--- START Source excerpt ---
How to insert nested/composite types into DuckDB from a DataFrame?

Hi all, it seems DuckDB can support composite types as in Redirecting…

I want to know how to insert into columns with one of these types from a DataFrame. I’ve tried the Appender API and directly using prepared statements, none of which seems to work. Can someone help me? A MWE is below:

using DuckDB, DataFrames

function load_table!(db::T, df::DataFrame, name) where {T<:DuckDB.DB}
    sch = DataFrame(DBInterface.execute(db, "DESCRIBE $(name);"))
    sch_cols = sch[!, :column_name]
    @assert Set(names(df)) == Set(sch_cols)
    appender = DuckDB.Appender(db, name)
    for i in eachrow(df)
        for j in sch_cols
            # database columns are ordered
            DuckDB.append(appender, i[j])
        end
        DuckDB.end_row(appender)
    end
    DuckDB.flush(appender)
    DuckDB.close(appender)
end

db_mem = DBInterface.connect(DuckDB.DB, ":memory:")
DBInterface.execute(db_mem, "CREATE TABLE tab1 (id INTEGER PRIMARY KEY, vals INTEGER[]);")
tab1_df = DataFrame(id=1:10, vals=fill([1,2,3],10))
--- END Source excerpt ---
= Set task 1 =
Echo the records below line for line, from the first pose line to the last dot position, leaving out the picture lines.
--- START Data rows ---
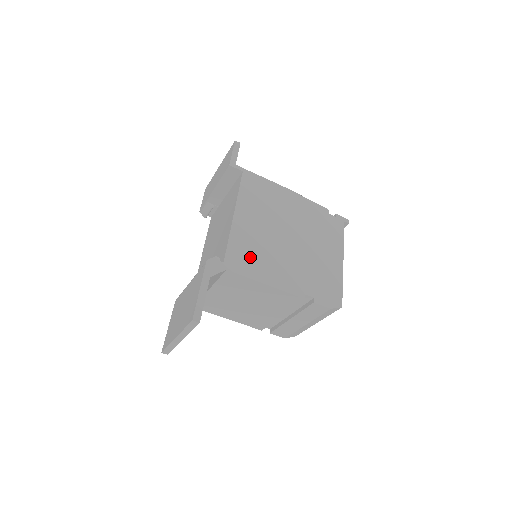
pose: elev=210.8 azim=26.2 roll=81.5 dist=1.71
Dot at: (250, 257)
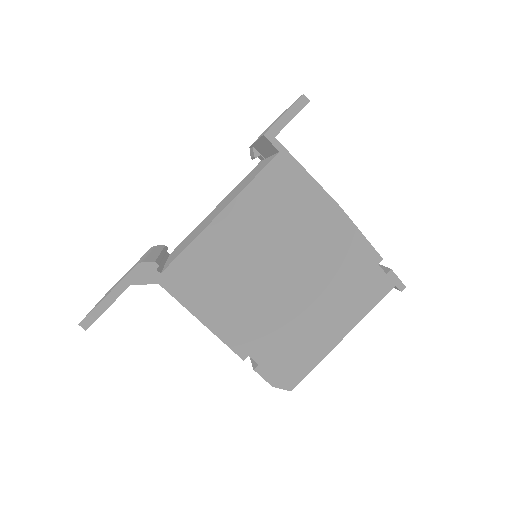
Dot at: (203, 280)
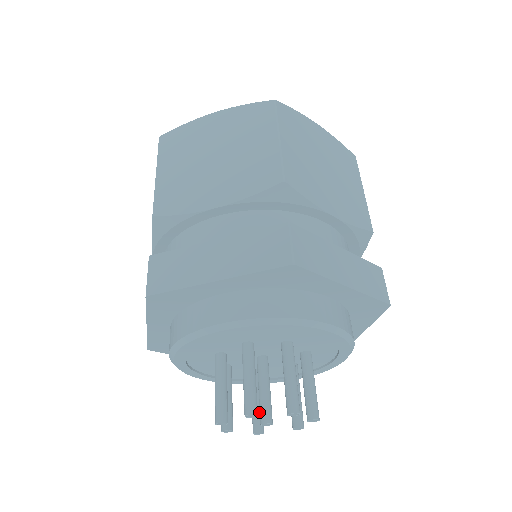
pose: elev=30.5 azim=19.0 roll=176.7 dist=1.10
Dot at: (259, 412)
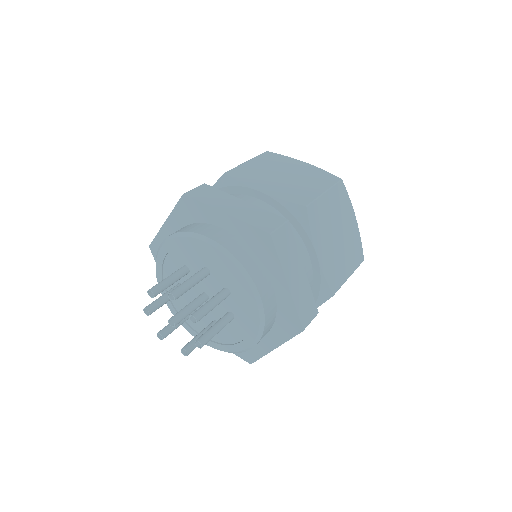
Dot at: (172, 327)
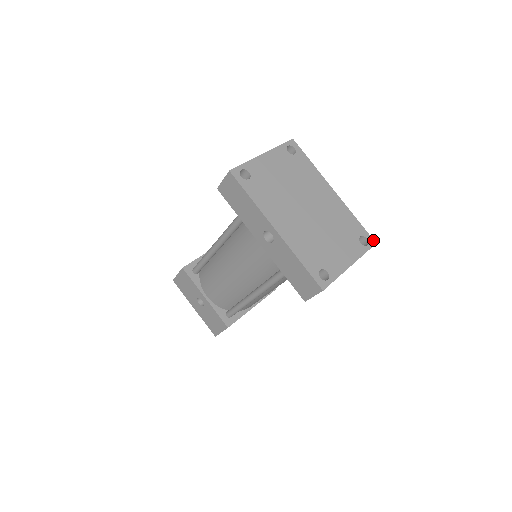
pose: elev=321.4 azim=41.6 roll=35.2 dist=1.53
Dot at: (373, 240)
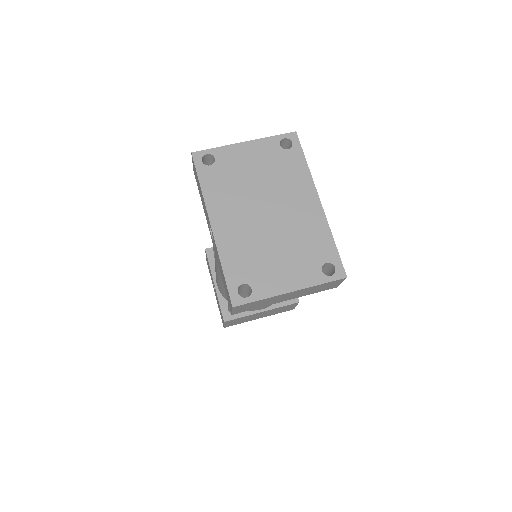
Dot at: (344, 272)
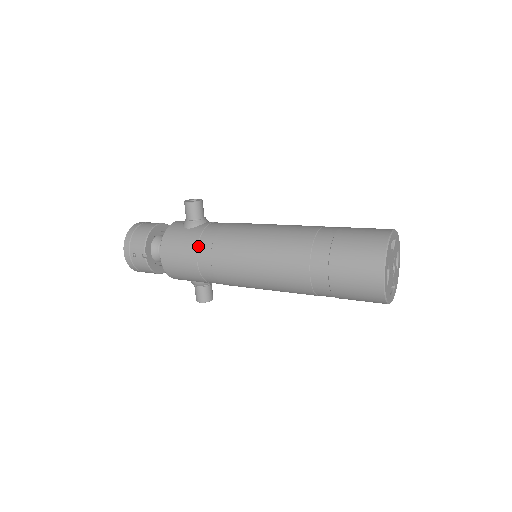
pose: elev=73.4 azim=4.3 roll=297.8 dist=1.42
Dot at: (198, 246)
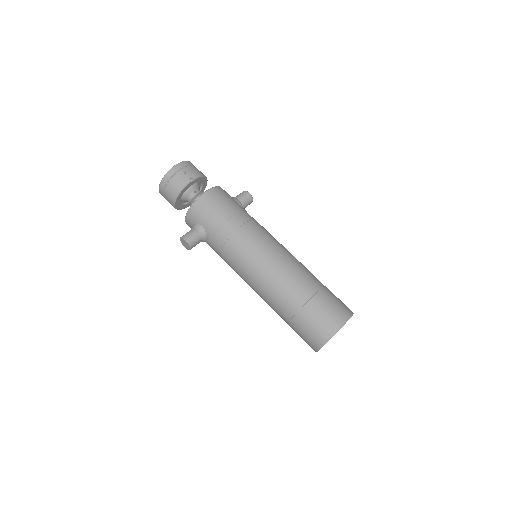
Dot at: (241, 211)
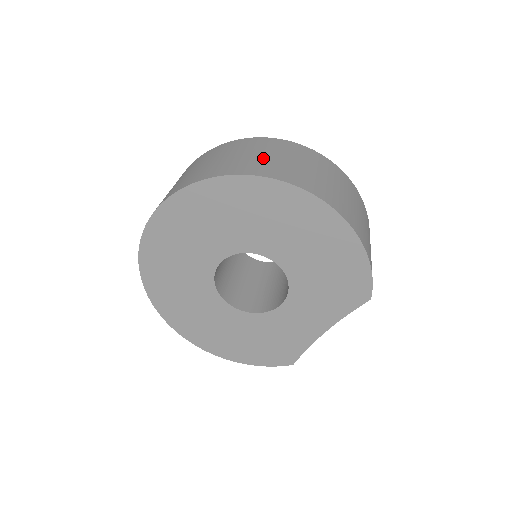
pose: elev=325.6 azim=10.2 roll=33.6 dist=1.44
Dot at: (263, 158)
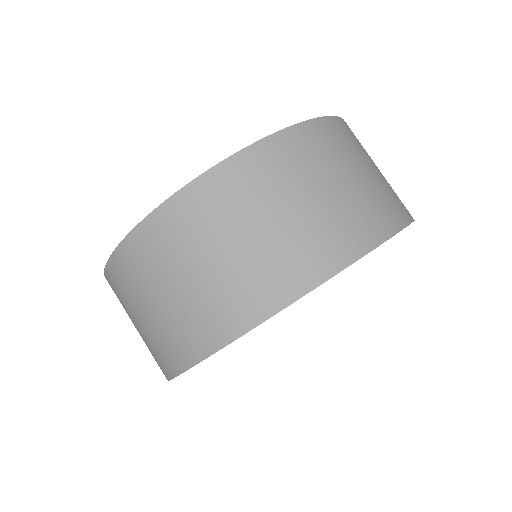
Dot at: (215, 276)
--- END Data rows ---
= Set task 2 =
Duplicate the whole forum post above on inserting nested types into DuckDB from a DataFrame, keeping every line, including the code, unchanged.

= Expected output 1 =
pose: elev=210.8 azim=26.2 roll=81.5 dist=1.71
Dot at: (250, 257)
Dot at: (203, 280)
pose: elev=30.5 azim=19.0 roll=176.7 dist=1.10
Dot at: (259, 412)
Dot at: (172, 327)
pose: elev=321.4 azim=41.6 roll=35.2 dist=1.53
Dot at: (373, 240)
Dot at: (344, 272)
pose: elev=73.4 azim=4.3 roll=297.8 dist=1.42
Dot at: (198, 246)
Dot at: (241, 211)
pose: elev=325.6 azim=10.2 roll=33.6 dist=1.44
Dot at: (263, 158)
Dot at: (215, 276)

= Expected output 2 =
How to insert nested/composite types into DuckDB from a DataFrame?

Hi all, it seems DuckDB can support composite types as in Redirecting…

I want to know how to insert into columns with one of these types from a DataFrame. I’ve tried the Appender API and directly using prepared statements, none of which seems to work. Can someone help me? A MWE is below:

using DuckDB, DataFrames

function load_table!(db::T, df::DataFrame, name) where {T<:DuckDB.DB}
    sch = DataFrame(DBInterface.execute(db, "DESCRIBE $(name);"))
    sch_cols = sch[!, :column_name]
    @assert Set(names(df)) == Set(sch_cols)
    appender = DuckDB.Appender(db, name)
    for i in eachrow(df)
        for j in sch_cols
            # database columns are ordered
            DuckDB.append(appender, i[j])
        end
        DuckDB.end_row(appender)
    end
    DuckDB.flush(appender)
    DuckDB.close(appender)
end

db_mem = DBInterface.connect(DuckDB.DB, ":memory:")
DBInterface.execute(db_mem, "CREATE TABLE tab1 (id INTEGER PRIMARY KEY, vals INTEGER[]);")
tab1_df = DataFrame(id=1:10, vals=fill([1,2,3],10))